### Provided text
The results of ANOVA provides an evidence-based pricing strategy for paid adverts in the newspaper. Paid adverts should be priced according to the day of the week owing to differences in the number of customer inquiries. The adverts for Friday should be priced the highest followed by Wednesday, Tuesday, Monday and Thursday. Furthermore, paid adverts ought to be priced as per the section of the newspaper with the business section being the highest, the news section is moderate, and the sports section is the least. Due to the interaction effects, the business section ought to be the most expensive on Monday then the news and sports sections.

On Tuesday and Wednesday, the news section should cost the highest followed by the business and the sports sections. On Thursday, the business section ought to be the most expensive trailed by the sports and news sections. In contrast, the news section ought to have the highest price, followed by sports and business sections.

(Saved data entries)
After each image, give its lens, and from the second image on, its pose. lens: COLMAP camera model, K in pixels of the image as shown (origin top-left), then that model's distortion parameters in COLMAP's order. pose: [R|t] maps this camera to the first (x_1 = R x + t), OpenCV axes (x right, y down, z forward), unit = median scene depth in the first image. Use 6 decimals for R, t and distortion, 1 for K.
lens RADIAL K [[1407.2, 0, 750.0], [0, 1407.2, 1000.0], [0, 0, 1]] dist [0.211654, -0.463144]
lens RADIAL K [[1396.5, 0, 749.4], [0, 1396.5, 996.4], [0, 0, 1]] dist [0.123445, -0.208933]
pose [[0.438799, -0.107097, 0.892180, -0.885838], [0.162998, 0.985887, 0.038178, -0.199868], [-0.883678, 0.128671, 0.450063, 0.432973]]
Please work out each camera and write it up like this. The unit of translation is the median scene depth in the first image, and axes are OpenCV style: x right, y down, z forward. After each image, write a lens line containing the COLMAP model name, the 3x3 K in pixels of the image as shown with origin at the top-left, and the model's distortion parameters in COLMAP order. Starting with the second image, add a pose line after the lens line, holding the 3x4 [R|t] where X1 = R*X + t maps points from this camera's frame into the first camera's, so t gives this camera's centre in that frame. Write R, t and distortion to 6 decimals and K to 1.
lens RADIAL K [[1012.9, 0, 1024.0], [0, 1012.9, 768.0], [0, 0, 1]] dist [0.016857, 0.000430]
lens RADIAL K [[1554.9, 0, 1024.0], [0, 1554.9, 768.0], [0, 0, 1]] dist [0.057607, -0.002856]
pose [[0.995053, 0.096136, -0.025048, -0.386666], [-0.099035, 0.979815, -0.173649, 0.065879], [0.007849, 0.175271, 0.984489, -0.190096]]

### Exercises
A – Please transcribe the passage on advert pricing, starting with "On Tuesday and" and going on through "and business sections.".
B – Decide whether each statement below agrees with the passage on advert pricing. Answer yes or no for each, quoting the deciding words.
(i) Adverts for Friday should carry the highest price of any day.
(ii) Overall, the sports section should be the most expensive section.
(iii) On Thursday, the news section should be the most expensive.

### Exercise responses
A –
On Tuesday and Wednesday, the news section should cost the highest followed by the business and the sports sections. On Thursday, the business section ought to be the most expensive trailed by the sports and news sections. In contrast, the news section ought to have the highest price, followed by sports and business sections.

B –
(i) Yes: "The adverts for Friday should be priced the highest"
(ii) No: "the sports section is the least"
(iii) No: "On Thursday, the business section ought to be the most expensive"